The following plots show what we’re integrating:

theta_vis <- seq(0.5, 1, length.out = 200)
likelihood_vis <- sapply(theta_vis, likelihood, x = x, n = n)
prior_vis <- rep(2, length(theta_vis))
integrand_vis <- likelihood_vis * prior_vis

vis_df <- data.frame(
  theta = theta_vis,
  likelihood = likelihood_vis,
  prior = prior_vis,
  integrand = integrand_vis
)

p1 <- ggplot(vis_df, aes(x = theta, y = integrand)) +
  geom_line(color = "purple", size = 1.2) +
  geom_ribbon(aes(ymin = 0, ymax = integrand), 
              fill = "purple", alpha = 0.3) +
  labs(
    title = "Integrand: L(θ|y) × π₁(θ)",
    subtitle = paste("Area = m₁(y) =", round(m1, 6)),
    x = expression(theta),
    y = expression(L(theta~"|"~y) %*% pi[1](theta))
  ) +
  theme_minimal()

vis_df_long <- vis_df %>%
  dplyr::select(theta, likelihood, integrand) %>%
  pivot_longer(cols = c(likelihood, integrand),
               names_to = "Quantity",
               values_to = "value")

p2 <- ggplot(vis_df_long, aes(x = theta, y = value, color = Quantity)) +
  geom_line(size = 1.2) +
  labs(
    title = "Likelihood vs Integrand",
    subtitle = "Integrand = Likelihood × Prior (prior = 2)",
    x = expression(theta),
    y = "Value"
  ) +
  theme_minimal() +
  scale_color_manual(values = c("likelihood" = "darkgreen", 
                                "integrand" = "purple"),
                     labels = c(expression(L(theta~"|"~y)),
                                expression(L(theta~"|"~y) %*% pi[1](theta))))

grid.arrange(p1, p2, ncol = 2)

Key insight: The integrand is the product of the likelihood and the prior density.

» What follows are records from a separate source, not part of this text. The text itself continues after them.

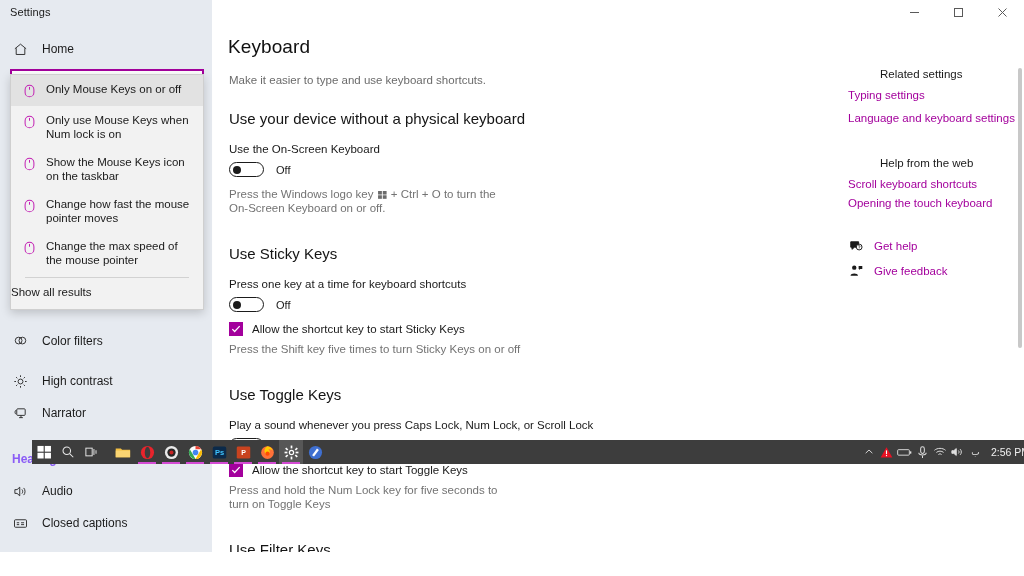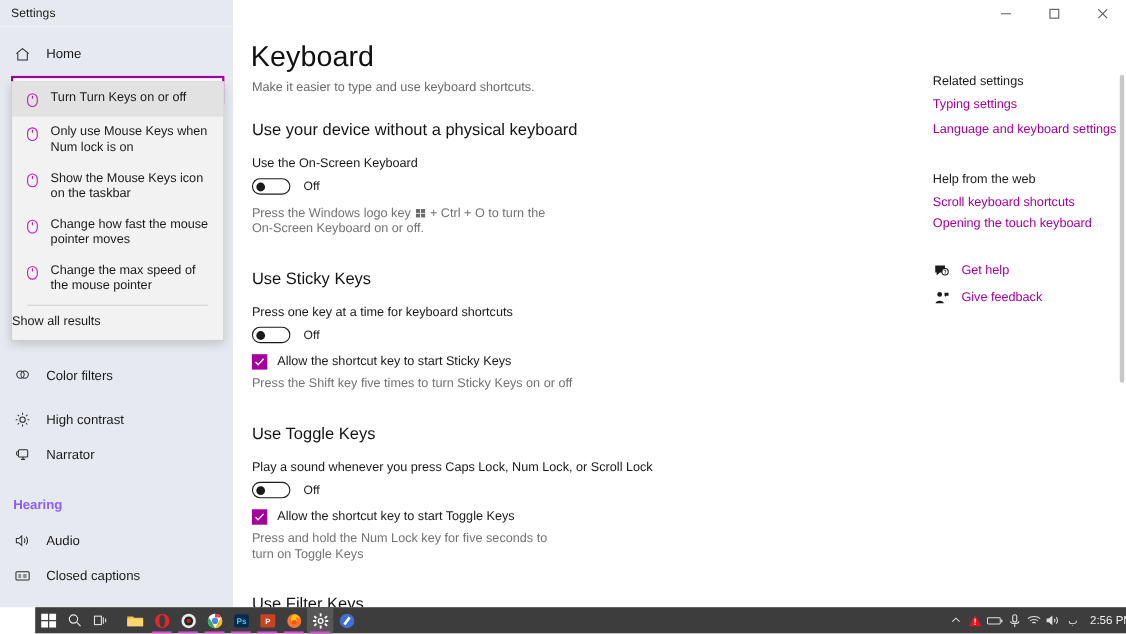--- a/index.html
+++ b/index.html
@@ -4,21 +4,21 @@
 <style>
   * { box-sizing: border-box; margin: 0; padding: 0; }
   html, body {
     width: 1024px; height: 576px;
     overflow: hidden;
     font-family: "Liberation Sans", sans-serif;
     background: #ffffff;
   }
   #app {
     position: relative;
-    width: 1024px; height: 576px;
+    width: 1024px; height: 464px;
     background: #ffffff;
   }
 
   
   .titlebar {
     position: absolute; top: 0; left: 0;
     width: 1024px; height: 24px;
     display: flex; align-items: center;
     background: #ffffff;
     z-index: 40;
@@ -136,21 +136,21 @@
 
   
   .content {
     position: absolute; top: 24px; left: 212px;
     width: 812px; height: 528px;
     background: #ffffff;
     overflow: hidden;
   }
   .page-title {
     position: absolute; left: 16px; top: 12px;
-    font-size: 26px; font-weight: 400; color: #101010;
+    font-size: 19px; font-weight: 400; color: #101010;
     letter-spacing: 0.1px;
   }
   .page-sub {
     position: absolute; left: 17px; top: 50px;
     font-size: 11.5px; color: #6b6b6b;
   }
   .col-main {
     position: absolute; left: 17px; top: 86px;
     width: 560px;
   }
@@ -208,20 +208,21 @@
   }
 
   
   .rail {
     position: absolute; left: 636px; top: 44px;
     width: 170px;
   }
   .rail-head {
     font-size: 11.5px; color: #1a1a1a;
     margin-bottom: 9px;
+    margin-left: 32px;
   }
   .rail-link {
     font-size: 11.5px; color: #a3009c;
     margin-bottom: 11px;
     cursor: default;
     display: block;
     text-decoration: none;
   }
   .rail-link.tight { margin-bottom: 7px; }
   .rail-gap { height: 22px; }
@@ -416,21 +417,21 @@
 
   <div class="dropdown">
 
     <div class="dd-item sel">
       <span class="mico">
         <svg width="11" height="14" viewBox="0 0 12 15" fill="none" stroke="#c21fb3" stroke-width="1.1">
           <rect x="1.2" y="1.2" width="9.6" height="12.6" rx="4.8"></rect>
           <line x1="6" y1="3.1" x2="6" y2="6.1"></line>
         </svg>
       </span>
-      <span class="dtxt">Turn Turn Keys on or off</span>
+      <span class="dtxt">Only Mouse Keys on or off</span>
     </div>
 
     <div class="dd-item">
       <span class="mico">
         <svg width="11" height="14" viewBox="0 0 12 15" fill="none" stroke="#c21fb3" stroke-width="1.1">
           <rect x="1.2" y="1.2" width="9.6" height="12.6" rx="4.8"></rect>
           <line x1="6" y1="3.1" x2="6" y2="6.1"></line>
         </svg>
       </span>
       <span class="dtxt">Only use Mouse Keys when Num lock is on</span>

The area under this purple curve equals \(m_1(y)\), the marginal likelihood under \(H_1\).

7. Bayes Factor Calculation

The Bayes factor quantifies the evidence provided by the data for one hypothesis versus another. It is the ratio of the marginal likelihoods:

\[ B_{01}(y) = \frac{m_0(y)}{m_1(y)} \]

Interpretation:

• \(B_{01} > 1\): Evidence supports \(H_0\)
• \(B_{01} < 1\): Evidence supports \(H_1\)
• \(B_{01} = 1\): No evidence either way

B01 <- m0 / m1
B01_fraction <- fractions(B01)

cat("Bayes Factor B₀₁ =", B01)

## Bayes Factor B₀₁ = 0.35

cat("\nBayes Factor as fraction:", B01_fraction)

## 
## Bayes Factor as fraction: 0.35

cat("\n\n1/B₀₁ =", 1/B01)

## 
## 
## 1/B₀₁ = 2.857143

Calculation:

\[ B_{01}(y) = \frac{1/64}{5/112} = \frac{1}{64} \times \frac{112}{5} = \frac{112}{320} = \frac{7}{20} = 0.35 \]

Alternatively:

\[ \frac{1}{B_{01}} = \frac{20}{7} \approx 2.857 \]

This matches the problem statement: \(B_{01}(y) = 1/2.86\)

Conclusion: Since \(B_{01} = 0.35 < 1\), the data favor \(H_1\) over \(H_0\). Specifically, the data are about 2.86 times more likely under the alternative hypothesis that the subject has discriminatory power than under the null hypothesis of random guessing.